Gutenachtgeschichten — schuehsch @ 30. March 2005, 16:42

“Immer die Andern” ist ein Lied von der Kleingeldprinzessin (www.kleingeldprinzessin.de), einer Berliner Straßenmusikerin. Sehr zu empfehlen (Danke Jona). Das ganze Lied geht so *sing*:

Immer die Andern

….sie zerstören die Umwelt. Und verstopfen die Autobahn, verursachen zu viel Müll und unterstützen den Rinderwahn.
Sie haben ein ungerechtes Weltwirtschaftssystem. Sind egoistisch und skandalgeil, stinkendfaul und bequem.

Immer die Andern (immer die Amis), wie könnt´es anders sein?
Immer die Andern. Da schließ ich sie und mich, liebe Hörer, selbstverständlich nicht ein.

Tierversuche, das find ich ekelhaft! und Kinderarbeit, gehört auch abgeschafft! Massentourismustierhaltung und Atomkraft.

Immer die Andern……

Wir surfen uns ein Supersonderangebot, spenden Weinachten für Welt für die
Brot und essen Schokoladenweihnachtsmänner für 29 cent, trinken Kaffee
den keiner beim Vornamen kennt.

Und es sind immer die Andern…..

Und so werden wir täglich schlanker, eleganter und immer erreichbar, einmalig,
welterfahren, unvergleichbar, umgeben von digitalen Findigkeiten.
Zivilisation ist die ständige Vermehrung unnötiger Notwendigkeiten.

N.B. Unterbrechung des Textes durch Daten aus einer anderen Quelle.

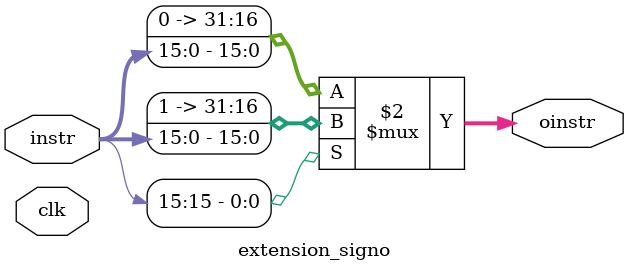
<source format=v>
`timescale 1ns / 1ps


module extension_signo(clk,instr,oinstr);

    input [15:0] instr;
    input clk;
    output reg [31:0] oinstr;
always @(*)
begin
 oinstr = instr[15] ? ({16'b1111111111111111,instr[15:0]}) :  ({16'b0000000000000000,instr[15:0]});  
    end
    
endmodule

</source>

Und das sind immer die Andern……

Besonders treffend find ich ja den Satz über die Zivilisation… *abschweif*
Auf bald.

die zweite gute Nacht

Gutenachtgeschichten — schuehsch @ 29. March 2005, 21:57

Schon wieder müde…

Zum Einschlafen zu lesen
von Bert Brecht

Der, den ich liebe
Hat mir gesagt
Dass er mich braucht.
Darum gebe ich acht
Sehe auf meinen Weg und
Fürchte von jedem Regentropfen
Dass er mich erschlagen könnte.

Gute Nacht

erste Schritte

Gutenachtgeschichten — schuehsch @ 28. March 2005, 17:00

Wenn ich nicht so müde und dementsprechend mit meinen Gedanken schon in den Federn wäre, würde ich jetzt sogar was Spannendes schreiben :)
Allen Anderen, die auch müde sind, sei dieses mit auf den Weg gegeben:

Zum Einschlafen zu sagen
von Rainer Maria Rilke

Ich möchte jemanden einsingen,
bei jemandem sitzen und sein.
Ich möchte dich wiegen und kleinsingen
und begleiten schlafaus und schlafein.
Ich möchte der Einzige sein im Haus,
der wüsste: Die Nacht war kalt.
Und möchte horchen herein und hinaus
in dich, in die Welt, in den Wald.
Die Uhren rufen sich schlagend an,
und man sieht der Zeit auf den Grund.
Und unten geht noch ein fremder Mann
und stört einen fremden Hund.
Dahinter wird Stille. Ich habe groß
die Augen auf dich gelegt;
und sie halten dich sanft und lassen dich los,
wenn ein Ding sich im Dunkel bewegt.